Now, this is just my opinion, but I think that if the all-time HR leader had played his whole career in that park (or the Phillies old Baker Bowl), and had a preposterous home-away imbalance like 323-188, there should be an * by his "record."

But even THAT would be an honestly set record, which is light years better than what we're dealing with here. Bonds' astronomical HR/AB ratios, his slugging averages which no player other than Ruth could touch, his SEASONS which no player other than Ruth could touch... if those were provably done by taking drugs that turned him into the Godzilla we've seen....

Well, at best, I'd put an * by any of his "records." I'd probably just erase his name out of the books for any records set in those years.

But I would still put him in the Hall of Fame, because the article says he was clean until after the 1998 season. Look at his stats through that point, including 3 legit MVP Awards which should have been 4 in a row. You're looking at the stats of a first-round Hall of Famer. Hate him all you like (I do), but he was a legitimate Hall of Famer before he joined his fellow frauds Palmeiro, McGwire and Sosa.


posted on Mar, 7 2006 @ 04:07 PM
And the above argument, which is tiresome beyond words at this point, makes no sense. Once using a corked bat is no parallel at all to what Bonds has done. Neither is using pep pills. ("Hey, you shoplifted a bunch of candy; I embezzled $500,000; we're both criminals!")

As for Perry, I've said repeatedly, in here and in real life, that his election was the Hall of Fame's single most disgraceful moment. I just hope it stays that way, after Palmeiro, McGwire, Sosa, etc., become eligible. Like it or not, Bonds belongs in, and either in his first year, or, perhaps to make a point, in his second. But on his LEGITIMATE numbers, he's a clear first-year Hall member. And I'm pretty much an MLB stats expert, so I'm not just blowing gas.

Also, we're talking about cheating to HELP one's team, NOT about laying down to HURT one's team, a la Joe Jackson and apparently Cobb, Speaker and a hell of a lot of other Dead Ball greats. Unlike throwing games, I don't think this kind of cheating is, per se, an automatic ban from the Hall. It IS if you've got nothing left once the cheating is subtracted. But take away Bonds' cheating and you've still got a clear Hall of Famer. In fact, I'll be so gauche as to say this:

Bonds is as hated as Kirby Puckett was beloved in his playing days. But if you take Bonds' first 12 years (the length of Puckett's career), and compare him to Puckett's career, it is a NO CONTEST. I'll leave it to Hootie to lay out all the stats, but the two biggies in my book, on-base and slugging, aren't even close, and neither is the new state-of-the-art stat, Runs Created.

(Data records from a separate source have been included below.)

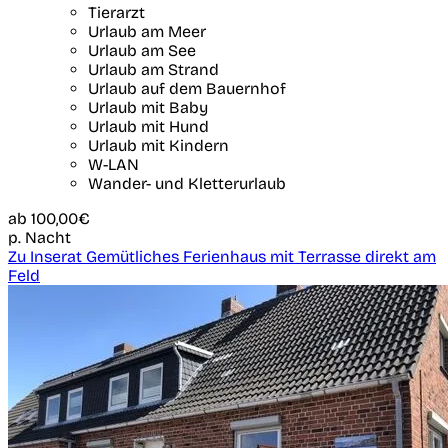
Tierarzt
Urlaub am Meer
Urlaub am See
Urlaub am Strand
Urlaub auf dem Bauernhof
Urlaub mit Baby
Urlaub mit Hund
Urlaub mit Kindern
W-LAN
Wander- und Kletterurlaub
ab
100,00€
p. Nacht
Zu Inserat Gemütliches Ferienhaus mit Terrasse direkt am
Feld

And yes, Kirby was a very good CF for his size, but Bonds was the greatest defensive LF of all time, except perhaps for some ancient player who played somewhere like Griffith Stadium, where LF was as huge as CF and required a huge throwing arm (see, e.g., Goose Goslin).


posted on Mar, 10 2006 @ 02:36 AM

The effect of greenies cannot be overlooked. They are more rampant then steroids, more dangerous, and will effect the game just as much, if not more, then the removal of steroids.

posted on Mar, 10 2006 @ 02:19 PM
And you are the President, Vice President, Treasurer, CEO and sole member of the club which believes that.

As I've said before, from a Criminal Law and medical perspective, that's another matter, though, again, I doubt Ken Caminiti's widow and kids would agree with you and me there, either.